The hearing was one of 16 being held around the country by the Base Closure and Realignment Commission to allow communities to respond to the Pentagon's recommended cuts.
Those proposals were released last month; the commission is to make its recommendations to President Bush in September.
Retired Adm. Harold W. Gehman Jr. of Virginia, one of the four commissioners who attended the hearing, said commissioners listened with special attention to claims that the Pentagon's recommendations violate the criteria set up by Congress for closing and shifting bases
"We know a good issue when we hear one. ... All this, 'I love my base, my base loves me,' it's interesting, but it can't be checked," he said.
West Virginia focused on the effort to save eight C-130 cargo planes that the Pentagon has recommended be moved from Yeager Airport in Charleston, W.Va., to Pope Air Force Base in North Carolina.
U.S. Sen. Robert C. Byrd said he is concerned that aircraft are being taken from 28 Air National Guard bases around the country, including Yeager's 130th Airlift Wing.
"If the Pentagon's BRAC recommendations were implemented, the loss of eight C-130 aircraft from Charleston would have a dramatic impact on the ability of our governor and the West Virginia National Guard to respond to local emergencies," Byrd said.
Air Force Maj. Kevin Ray told the commissioners that statistics the Air National Guard provided to the Pentagon before its recommendations inaccurately stated there is room for only eight C-130s at Yeager. In fact, he said, 12 C-130s can be housed at the airport.
About 150 West Virginians, many of them wearing light blue "Keep 'Em Flying" T-shirts, rode buses and flew a C-130 to Charlotte to support keeping the 130th at Yeager.
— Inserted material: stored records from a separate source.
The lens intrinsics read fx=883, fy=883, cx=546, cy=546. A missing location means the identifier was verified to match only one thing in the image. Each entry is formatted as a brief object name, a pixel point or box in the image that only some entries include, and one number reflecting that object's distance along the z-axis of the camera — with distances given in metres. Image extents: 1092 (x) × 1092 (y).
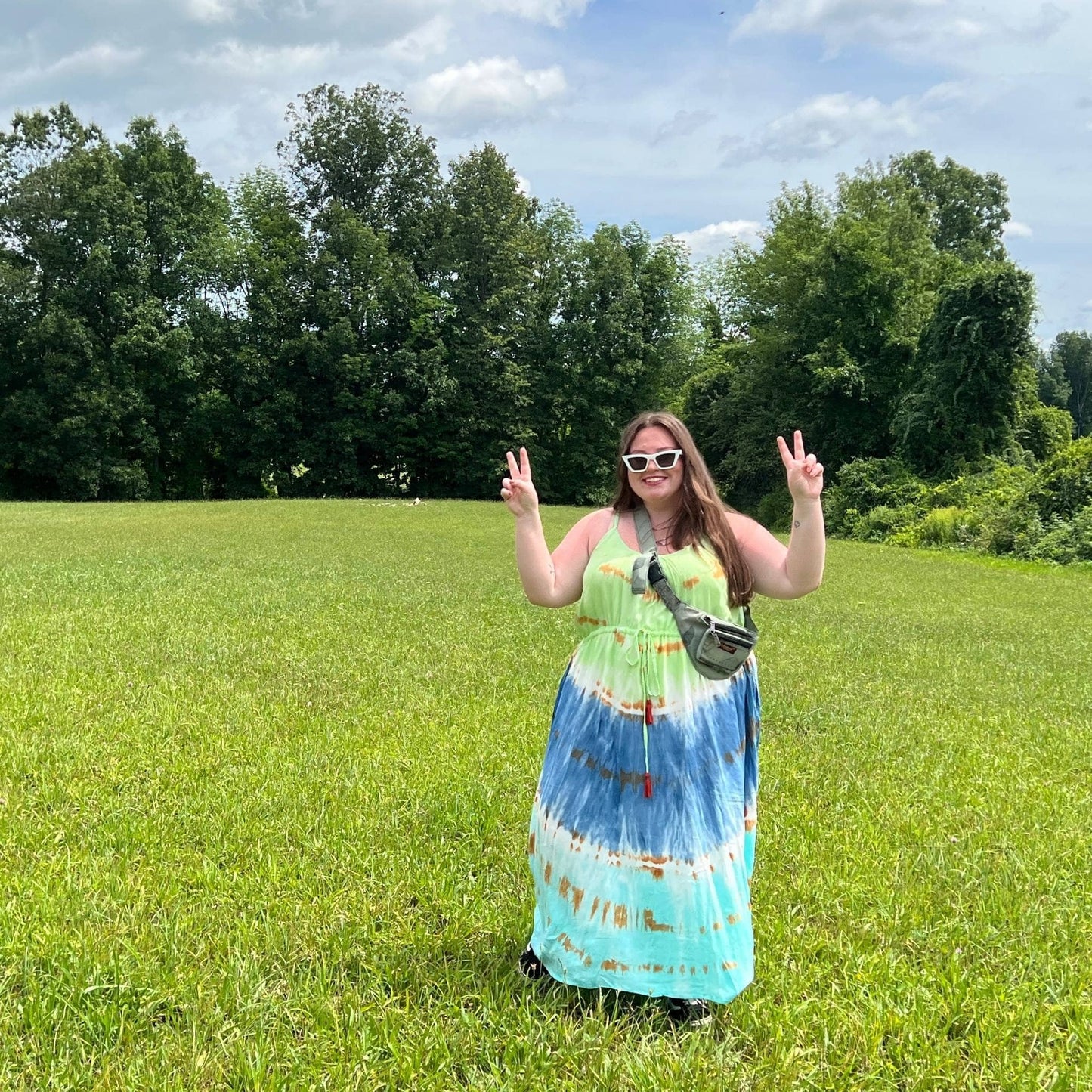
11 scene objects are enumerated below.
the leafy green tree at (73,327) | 35.12
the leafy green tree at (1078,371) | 84.06
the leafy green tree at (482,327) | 41.56
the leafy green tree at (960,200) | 48.56
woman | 2.58
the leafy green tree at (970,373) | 28.77
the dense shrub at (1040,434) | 32.19
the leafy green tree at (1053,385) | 73.81
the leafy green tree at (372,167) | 43.00
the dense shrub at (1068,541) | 19.00
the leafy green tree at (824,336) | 35.91
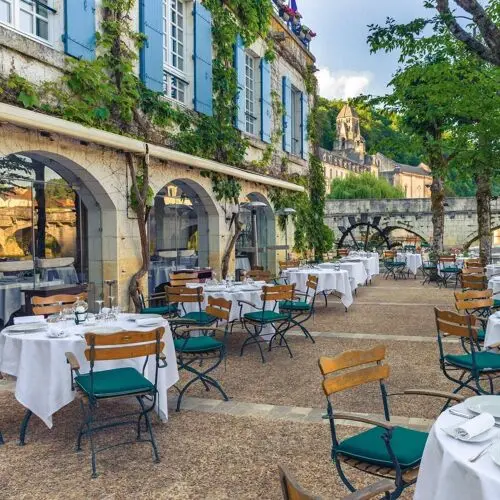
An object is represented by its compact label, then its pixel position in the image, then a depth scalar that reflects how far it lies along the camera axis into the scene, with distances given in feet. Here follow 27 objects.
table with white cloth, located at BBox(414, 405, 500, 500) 5.61
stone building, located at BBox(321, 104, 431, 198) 219.00
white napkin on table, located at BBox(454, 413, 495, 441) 6.43
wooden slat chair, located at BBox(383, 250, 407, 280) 50.47
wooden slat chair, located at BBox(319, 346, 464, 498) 7.73
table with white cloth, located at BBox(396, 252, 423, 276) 52.08
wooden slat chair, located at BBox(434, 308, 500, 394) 13.06
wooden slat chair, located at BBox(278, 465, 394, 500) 4.50
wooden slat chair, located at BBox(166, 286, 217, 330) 19.23
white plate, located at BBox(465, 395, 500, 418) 7.38
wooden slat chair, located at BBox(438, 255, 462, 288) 41.65
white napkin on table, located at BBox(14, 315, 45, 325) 14.16
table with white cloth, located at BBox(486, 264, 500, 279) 33.40
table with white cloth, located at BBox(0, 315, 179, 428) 12.14
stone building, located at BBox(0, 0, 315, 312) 20.98
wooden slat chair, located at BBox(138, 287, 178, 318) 22.93
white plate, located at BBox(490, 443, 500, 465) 5.84
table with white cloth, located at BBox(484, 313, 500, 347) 14.23
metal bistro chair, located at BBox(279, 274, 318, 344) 22.69
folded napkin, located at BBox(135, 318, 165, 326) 13.89
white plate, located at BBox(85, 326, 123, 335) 12.95
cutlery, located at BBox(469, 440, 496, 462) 5.97
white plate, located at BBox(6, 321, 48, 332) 13.04
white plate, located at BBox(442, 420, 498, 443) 6.37
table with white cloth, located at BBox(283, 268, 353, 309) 29.48
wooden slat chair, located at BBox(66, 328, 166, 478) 11.03
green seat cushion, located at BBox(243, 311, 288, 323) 19.95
They stood as a group as Byrd spoke of National Guard soldiers serving overseas in Kosovo and battling floods in places like Wheeling, Parkersburg and Clendenin.
"All of West Virginia is part of the West Virginia National Guard, because the West Virginia National Guard has been a part of all of us," Byrd said.
Among the proposals North Carolina speakers urged the commissioners to undo were:
• A plan to move some aircraft maintenance responsibilities from Marine Corps Air Station Cherry Point, costing some 630 civilian jobs;
• A recommendation to put Pope Air Force Base under Army command and move more than 4,000 Air Force personnel from the base, with the 43rd Airlift Wing's C-130 cargo planes shifting to Arkansas;
• A proposal to close the Army Research Office in Durham's Research Triangle Park and move it to Maryland, where similar offices for the Air Force and Navy are already located.
U.S. Sen. Elizabeth Dole, R-N.C., noted that President Bush was in Fort Bragg for a speech Tuesday evening marking the first anniversary of the handing over of power to the Iraqi government.
"The fact that the president of the United States chose to commemorate this historic event from a North Carolina base is testament to the value our bases hold for this nation's defense," she said.
South Carolina's leaders said they were generally pleased with the Pentagon's proposals, which left major installations mostly untouched and would result in a net gain of more than 700 jobs for the state.
"Generally speaking, the Department of Defense got things right," U.S. Sen. Lindsey Graham said.
However, the Pentagon proposed closing Charleston, S.C.'s Defense Finance and Accounting Service and the South Naval Facilities Engineering Command and moving their jobs elsewhere.
Bill Lewis, a retired naval captain from Charleston, said the Defense Department's plan to close the engineering command is expensive and offers few benefits.
"This BRAC proposal would never have made it out of the corporate boardroom," Lewis said.